Ever wonder why some languages take so much longer to learn than others? The American State Department has ranked the languages they teach to diplomats into groups: an English speaker should be able to learn these languages with between 24 and 30 weeks of full-time study. For German, Haitian, Creole, Indonesian and Swahili, you’re looking at 36 weeks of lessons – that’s about 900 hours.
The biggest category of languages will take around 44 weeks to learn: from Hebrew to Hindi, Slovenian to Somali, Uzbek to Ukrainian, or Turkish to Thai.

And finally, we have the most difficult languages for English speakers to learn, including Korean, Japanese, Arabic and Chinese. These will take around 88 weeks of study or around 2,200 hours.

What makes these languages so tricky to learn? It’s commonly said that an English speaker needs to learn about 2,000 characters to be able to read a newspaper in Chinese. But even this is an underestimate. With 2,000 characters under your belt, you’ll still run across an unfamiliar one every couple of lines or so.

Arabic looks easier. It’s got only a couple of dozen letters, but they change shape depending on whether they appear at the beginning, middle or end of a word, or alone. And its verb system is fantastically complex.

Most European languages share a common ancestor called proto-Indo-European, that means if you learn that water in Spanish is “agua”, you’ll easily be able to recognize the Italian “acqua” and they’re related to the English “aquatic”.
European languages also share vocabulary for another reason: centuries of borrowing from one another. Culturally distant languages, on the other hand, have far fewer borrowed European words. All of which means that when learning a language, you must choose between easier but not so impressive or a bit of a slog, but bigger bragging rights, too.

> Records supplied

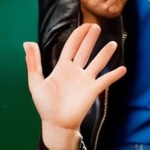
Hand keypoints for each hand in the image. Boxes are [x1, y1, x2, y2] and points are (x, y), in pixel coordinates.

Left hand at [25, 22, 125, 138]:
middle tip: (96, 26)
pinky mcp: (92, 90)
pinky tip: (123, 69)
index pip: (71, 47)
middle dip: (90, 39)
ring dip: (105, 53)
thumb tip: (27, 43)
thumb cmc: (45, 105)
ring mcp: (85, 80)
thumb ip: (33, 63)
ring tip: (113, 43)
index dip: (78, 35)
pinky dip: (114, 75)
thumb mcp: (36, 82)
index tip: (85, 25)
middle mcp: (76, 71)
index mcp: (62, 68)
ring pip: (97, 63)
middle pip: (85, 51)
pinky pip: (105, 80)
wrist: (56, 123)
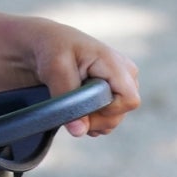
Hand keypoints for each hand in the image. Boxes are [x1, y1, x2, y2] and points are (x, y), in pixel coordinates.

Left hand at [28, 23, 141, 137]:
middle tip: (70, 106)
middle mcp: (125, 75)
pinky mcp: (112, 95)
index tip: (82, 105)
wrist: (46, 44)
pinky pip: (107, 120)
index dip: (107, 111)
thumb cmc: (52, 49)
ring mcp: (120, 86)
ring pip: (113, 120)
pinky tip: (77, 107)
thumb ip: (68, 101)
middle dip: (94, 119)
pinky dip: (90, 121)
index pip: (129, 101)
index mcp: (116, 65)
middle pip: (120, 115)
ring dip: (90, 121)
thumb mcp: (55, 68)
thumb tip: (79, 131)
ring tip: (71, 103)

> Exercise set
A) Reproduce the stretch of the language-learning text from "Ever wonder why" through "Turkish to Thai.".
B) Decide whether each statement agrees with the language-learning text, answering yes or no and quoting the words of the text that settle it.
(i) The most difficult languages for English speakers take around 2,200 hours of study.
(ii) Arabic has about a hundred letters.
(iii) Culturally distant languages have more borrowed European words than European languages do.
C) Answer these questions from the language-learning text.
(i) About how many weeks does the biggest category of languages take to learn?
(ii) What common ancestor do most European languages share?
(iii) How many characters is an English speaker commonly said to need in order to read a newspaper in Chinese?

> Answers to this exercise
A)
Ever wonder why some languages take so much longer to learn than others? The American State Department has ranked the languages they teach to diplomats into groups: an English speaker should be able to learn these languages with between 24 and 30 weeks of full-time study. For German, Haitian, Creole, Indonesian and Swahili, you’re looking at 36 weeks of lessons – that’s about 900 hours.
The biggest category of languages will take around 44 weeks to learn: from Hebrew to Hindi, Slovenian to Somali, Uzbek to Ukrainian, or Turkish to Thai.

B)
(i) Yes: "These will take around 88 weeks of study or around 2,200 hours."
(ii) No: "It’s got only a couple of dozen letters"
(iii) No: "Culturally distant languages, on the other hand, have far fewer borrowed European words."

C)
(i) Around 44 weeks.
(ii) Proto-Indo-European.
(iii) About 2,000 characters.